Campaign Legal Center (CLC), partnered with Utah attorneys from Parr Brown Gee & Loveless and Zimmerman Booher to file a lawsuit on behalf of the League of Women Voters of Utah, Mormon Women for Ethical Government and individual voters in Salt Lake City to block Utah from violating voters’ will with its new congressional redistricting map.
The lawsuit, filed on March 17, 2022, claims that this map would constitute an extreme partisan gerrymander and dilute the voting strength of individual voters.
In 2018, Utah voters passed a bipartisan citizen initiative called Proposition 4, popularly known as Better Boundaries. Among other reforms, the initiative prohibited partisan gerrymandering and established the Utah Independent Redistricting Commission (Commission).
Independent redistricting commissions (IRC) are a voter-centric reform used to ensure voters – not partisan politicians – decide how electoral districts are drawn. These nonpartisan commissions are an important tool to ensure voters choose their politicians, instead of politicians choosing their voters.
In 2020, the Utah Legislature overruled the will of voters by repealing Proposition 4 and replacing it with S.B. 200, which rescinded the prohibition on partisan gerrymandering but allowed a watered-down commission to still participate in an advisory capacity.
Consequently, the Utah Legislature had free reign to draw congressional maps that served its own self-interests, instead of the interests of voters.
Before the Commission could finish its work, the legislature disregarded the Commission’s impartial and community-driven proposals and instead devised its own extremely gerrymandered map. The gerrymandered map locks in one-party control of Utah’s congressional delegation for the next decade while silencing voters with minority political viewpoints.
The Utah Legislature’s map, called the 2021 Congressional Plan, exemplifies how a ruling political party can skew the electoral process by “cracking” voters from the minority party into multiple congressional districts to dilute their voting power.

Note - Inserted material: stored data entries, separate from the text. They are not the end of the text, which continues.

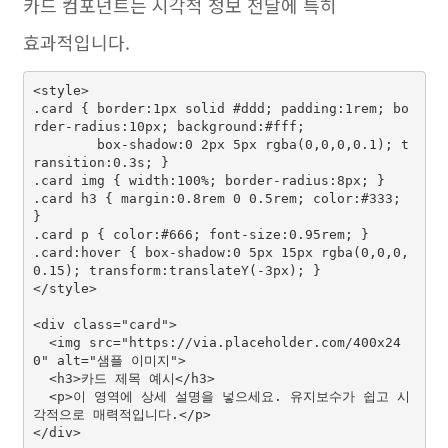
카드 컴포넌트는 시각적 정보 전달에 특히
효과적입니다.
<style>

.card { border:1px solid #ddd; padding:1rem; bo
rder-radius:10px; background:#fff;

        box-shadow:0 2px 5px rgba(0,0,0,0.1); t
ransition:0.3s; }

.card img { width:100%; border-radius:8px; }

.card h3 { margin:0.8rem 0 0.5rem; color:#333; 
}

.card p { color:#666; font-size:0.95rem; }

.card:hover { box-shadow:0 5px 15px rgba(0,0,0,
0.15); transform:translateY(-3px); }

</style>

<div class="card">

  <img src="https://via.placeholder.com/400x24
0" alt="샘플 이미지">

  <h3>카드 제목 예시</h3>

  <p>이 영역에 상세 설명을 넣으세요. 유지보수가 쉽고 시
각적으로 매력적입니다.</p>
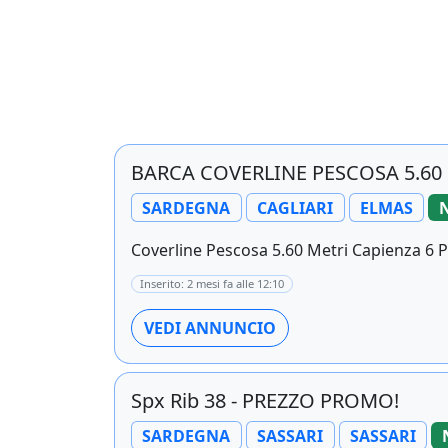
BARCA COVERLINE PESCOSA 5.60
SARDEGNA
CAGLIARI
ELMAS
Coverline Pescosa 5.60 Metri Capienza 6 P
Inserito: 2 mesi fa alle 12:10
VEDI ANNUNCIO
Spx Rib 38 - PREZZO PROMO!
SARDEGNA
SASSARI
SASSARI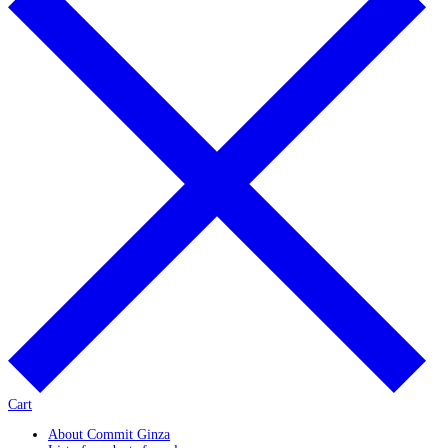
Cart
About Commit Ginza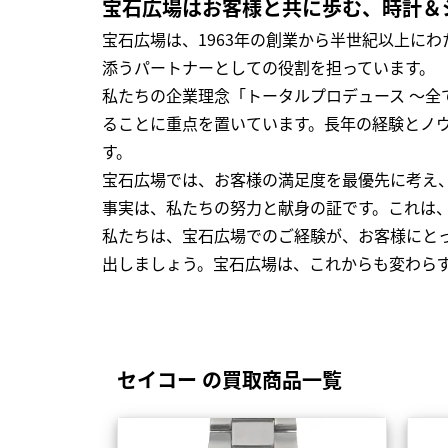
宝石広場はお客様と共に歩む、時計＆
宝石広場は、1963年の創業から半世紀以上に
添うパートナーとしての役割を担っています。
私たちの企業理念「トータルプロデュース ～
ることに重点を置いています。長年の経験とノ
す。
宝石広場では、お客様の満足度を最優先に考え
事実は、私たちの努力と献身の証です。これは
私たちは、宝石広場でのご経験が、お客様にと
出しましょう。宝石広場は、これからも変わら
セイコー の買取商品一覧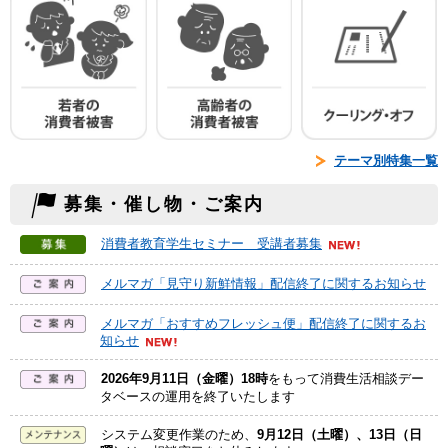
テーマ別特集一覧
募集・催し物・ご案内
消費者教育学生セミナー 受講者募集
メルマガ「見守り新鮮情報」配信終了に関するお知らせ
メルマガ「おすすめフレッシュ便」配信終了に関するお
知らせ
2026年9月11日（金曜）18時
をもって消費生活相談デー
タベースの運用を終了いたします
システム変更作業のため、
9月12日（土曜）、13日（日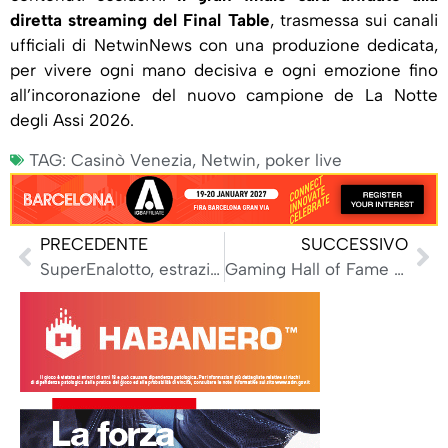
diretta streaming del Final Table
, trasmessa sui canali
ufficiali di NetwinNews con una produzione dedicata,
per vivere ogni mano decisiva e ogni emozione fino
all’incoronazione del nuovo campione de La Notte
degli Assi 2026.
TAG:
Casinò Venezia
,
Netwin
,
poker live
PRECEDENTE
SUCCESSIVO
SuperEnalotto, estrazione del 7 luglio 2026: undici 5 da 17mila euro
Gaming Hall of Fame 2026 dell’Aga, ecco le quattro nuove stelle del gioco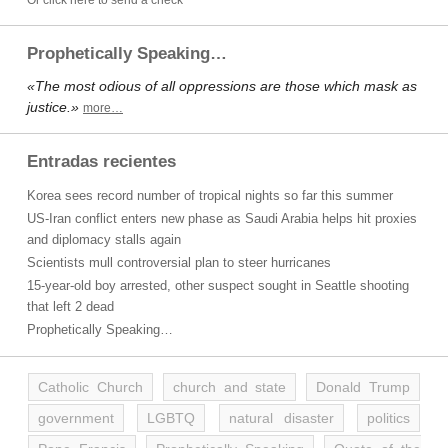
Or click here to send a check
Prophetically Speaking…
«The most odious of all oppressions are those which mask as
justice.»
more…
Entradas recientes
Korea sees record number of tropical nights so far this summer
US-Iran conflict enters new phase as Saudi Arabia helps hit proxies
and diplomacy stalls again
Scientists mull controversial plan to steer hurricanes
15-year-old boy arrested, other suspect sought in Seattle shooting
that left 2 dead
Prophetically Speaking…
Catholic Church
church and state
Donald Trump
government
LGBTQ
natural disaster
politics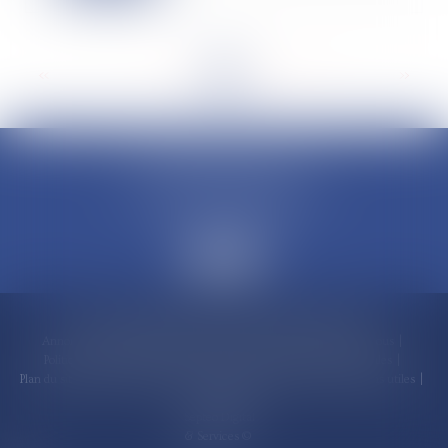
<<
<
...
7
8
9
10
11
12
13
...
>
>>
CLAUDINE PORTEL AVOCAT
50 rue Schoelcher
97200 FORT-DE-FRANCE
Accueil
Compétences
Cabinet
Claudine PORTEL
Annonces immobilières
Honoraires
Actualités
Contactez-nous
Politique de cookies
Politique de confidentialité
Mentions légales
Plan du site
RDV en ligne
Espace client
Paiement en ligne
Liens utiles
Articles
Septeo Digital
& Services ©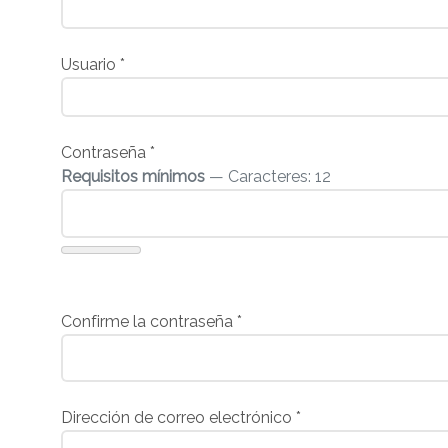
Usuario
*
Contraseña
*
Requisitos mínimos
— Caracteres: 12
Confirme la contraseña
*
Dirección de correo electrónico
*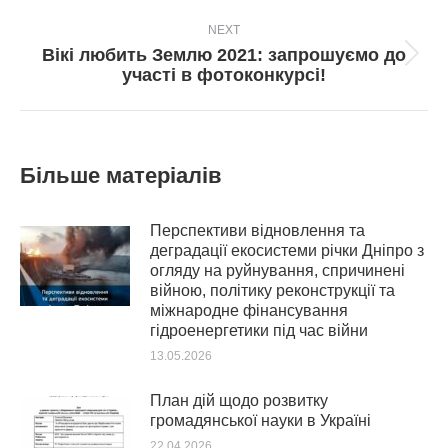
NEXT
Вікі любить Землю 2021: запрошуємо до
Next
участі в фотоконкурсі!
post:
Більше матеріалів
Перспективи відновлення та
деградації екосистеми річки Дніпро з
огляду на руйнування, спричинені
війною, політику реконструкції та
міжнародне фінансування
гідроенергетики під час війни
13.05.2026
План дій щодо розвитку
громадянської науки в Україні
22.04.2026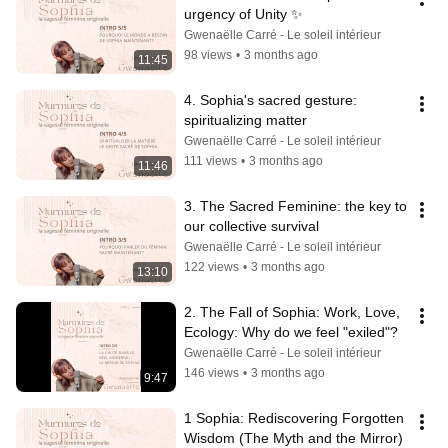
urgency of Unity ✨
Gwenaëlle Carré - Le soleil intérieur
98 views
•
3 months ago
11:45
4. Sophia's sacred gesture: 
spiritualizing matter
Gwenaëlle Carré - Le soleil intérieur
111 views
•
3 months ago
11:46
3. The Sacred Feminine: the key to 
our collective survival
Gwenaëlle Carré - Le soleil intérieur
122 views
•
3 months ago
13:10
2. The Fall of Sophia: Work, Love, 
Ecology: Why do we feel "exiled"?
Gwenaëlle Carré - Le soleil intérieur
146 views
•
3 months ago
9:47
1 Sophia: Rediscovering Forgotten 
Wisdom (The Myth and the Mirror)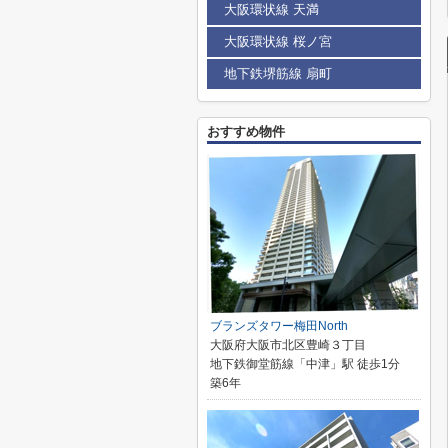
大阪環状線 天満
大阪環状線 桜ノ宮
地下鉄堺筋線 扇町
おすすめ物件
ブランズタワー梅田North
大阪府大阪市北区豊崎３丁目
地下鉄御堂筋線「中津」駅 徒歩1分
築6年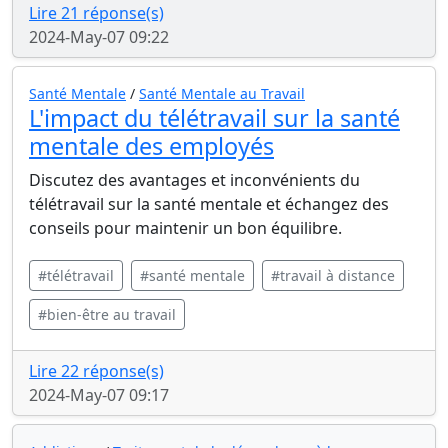
Lire 21 réponse(s)
2024-May-07 09:22
Santé Mentale
/
Santé Mentale au Travail
L'impact du télétravail sur la santé
mentale des employés
Discutez des avantages et inconvénients du
télétravail sur la santé mentale et échangez des
conseils pour maintenir un bon équilibre.
#télétravail
#santé mentale
#travail à distance
#bien-être au travail
Lire 22 réponse(s)
2024-May-07 09:17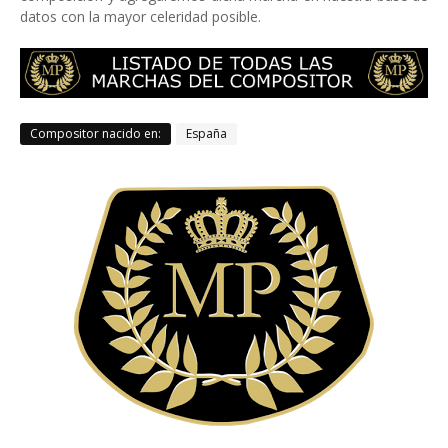
datos con la mayor celeridad posible.
Compositor nacido en:
España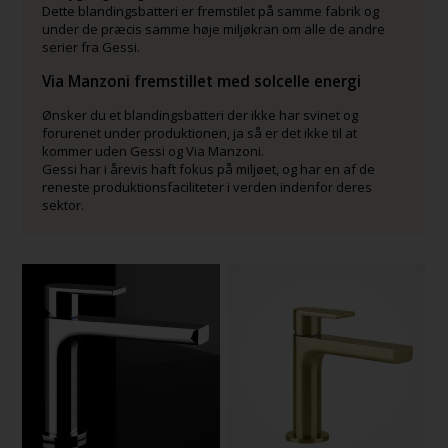
Dette blandingsbatteri er fremstilet på samme fabrik og
under de præcis samme høje miljøkran om alle de andre
serier fra Gessi.
Via Manzoni fremstillet med solcelle energi
Ønsker du et blandingsbatteri der ikke har svinet og
forurenet under produktionen, ja så er det ikke til at
kommer uden Gessi og Via Manzoni.
Gessi har i årevis haft fokus på miljøet, og har en af de
reneste produktionsfaciliteter i verden indenfor deres
sektor.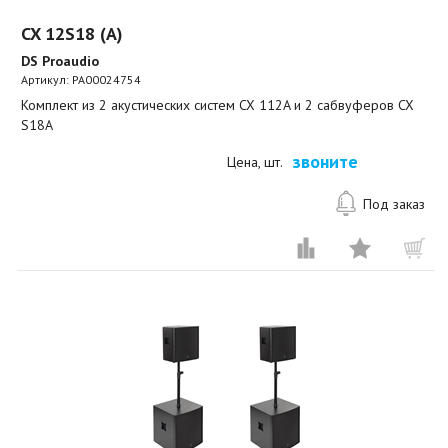
CX 12S18 (A)
DS Proaudio
Артикул:
PA00024754
Комплект из 2 акустических систем CX 112A и 2 сабвуферов CX
S18A
звоните
Цена, шт.
Под заказ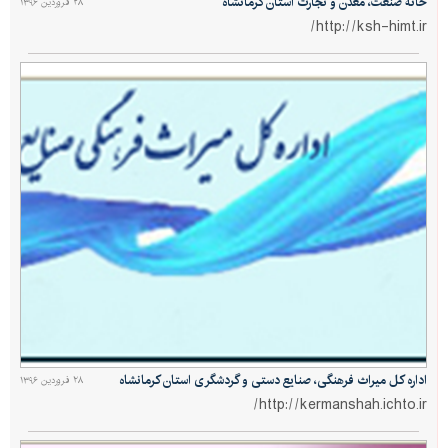
خانه صنعت، معدن و تجارت استان کرمانشاه
۲۸ فروردین ۱۳۹۶
http://ksh-himt.ir/
اداره کل میراث فرهنگی، صنایع دستی و گردشگری استان کرمانشاه
۲۸ فروردین ۱۳۹۶
http://kermanshah.ichto.ir/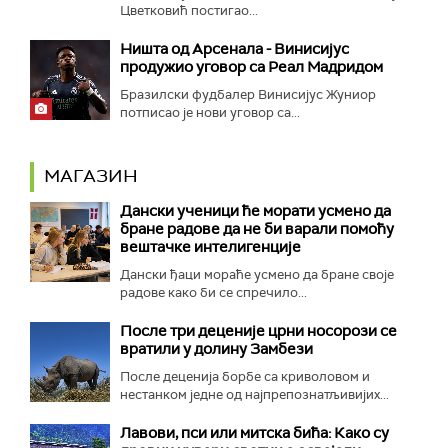
Цветковић постигао...
Ништа од Арсенала - Винисијус
продужио уговор са Реал Мадридом
Бразилски фудбалер Винисијус Жуниор
потписао је нови уговор са...
МАГАЗИН
Дански ученици ће морати усмено да
бране радове да не би варали помоћу
вештачке интелигенције
Дански ђаци мораће усмено да бране своје
радове како би се спречило...
После три деценије црни носорози се
вратили у долину Замбези
После деценија борбе са криволовом и
нестанком једне од најпрепознатљивијих...
Лавови, пси или митска бића: Како су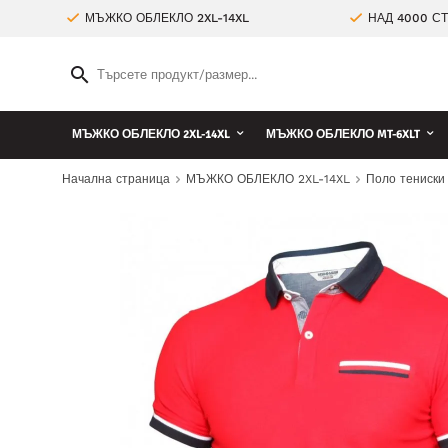
МЪЖКО ОБЛЕКЛО 2XL-14XL
НАД 4000 С
МЪЖКО ОБЛЕКЛО 2XL-14XL
МЪЖКО ОБЛЕКЛО MT-6XLT
Начална страница
МЪЖКО ОБЛЕКЛО 2XL-14XL
Поло тениски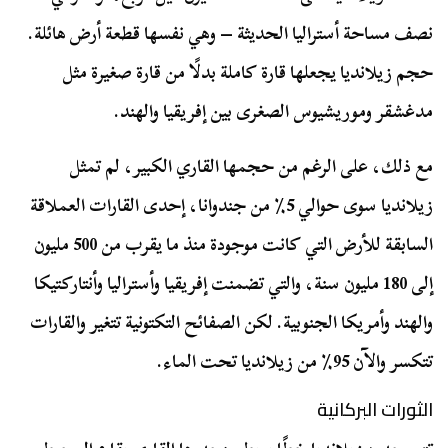
نصف مساحة أستراليا الحديثة – وهي نفسها قطعة أرض هائلة.
حجم زيلانديا يجعلها قارة كاملة بدلًا من قارة صغيرة مثل
مدغشقر وموريشيوس الصغرى بين إفريقيا والهند.
مع ذلك، على الرغم من حجمها القاري الكبير، لم تمثل
زيلانديا سوى حوالي 5٪ من جندوانا، إحدى القارات العملاقة
السابقة للأرض التي كانت موجودة منذ ما يقرب من 500 مليون
إلى 180 مليون سنة، والتي تضمنت إفريقيا وأستراليا وأنتاركتيكا
والهند وأمريكا الجنوبية. لكن الصفائح التكتونية تتغير والقارات
تتكسر والآن 95٪ من زيلانديا تحت الماء.
الثورات البركانية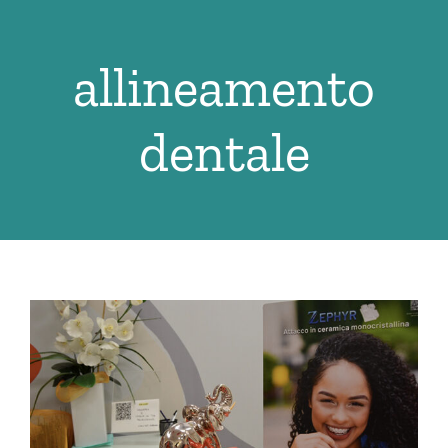
Salta
al
allineamento
contenuto
dentale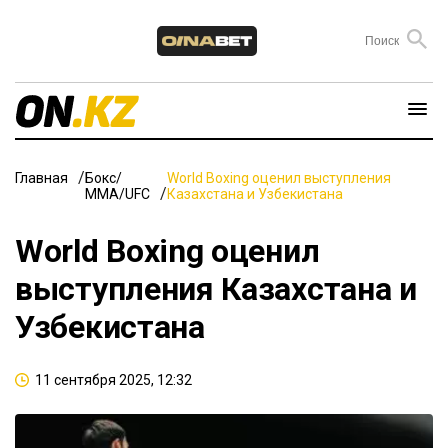
Главная
Бокс/
World Boxing оценил выступления
ММА/UFC
Казахстана и Узбекистана
World Boxing оценил
выступления Казахстана и
Узбекистана
11 сентября 2025, 12:32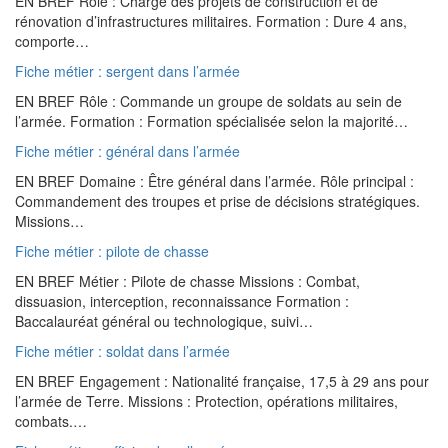
EN BREF Rôle : Chargé des projets de construction et de
rénovation d’infrastructures militaires. Formation : Dure 4 ans,
comporte…
Fiche métier : sergent dans l’armée
EN BREF Rôle : Commande un groupe de soldats au sein de
l’armée. Formation : Formation spécialisée selon la majorité…
Fiche métier : général dans l’armée
EN BREF Domaine : Être général dans l’armée. Rôle principal :
Commandement des troupes et prise de décisions stratégiques.
Missions…
Fiche métier : pilote de chasse
EN BREF Métier : Pilote de chasse Missions : Combat,
dissuasion, interception, reconnaissance Formation :
Baccalauréat général ou technologique, suivi…
Fiche métier : soldat dans l’armée
EN BREF Engagement : Nationalité française, 17,5 à 29 ans pour
l’armée de Terre. Missions : Protection, opérations militaires,
combats.…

The 2021 Congressional Plan carves up Salt Lake County, home to Utah’s largest concentration of non-Republican voters, among all four congressional districts – reliably ensuring that there are no competitive districts in Utah’s congressional delegation for the foreseeable future.
Elections should be determined by voters, not politicians who draw maps to serve their own political interests. Utah’s courts can help ensure every vote counts and every voice is heard by blocking the implementation of the gerrymandered congressional map and reinstating Proposition 4’s critical anti-gerrymandering reforms.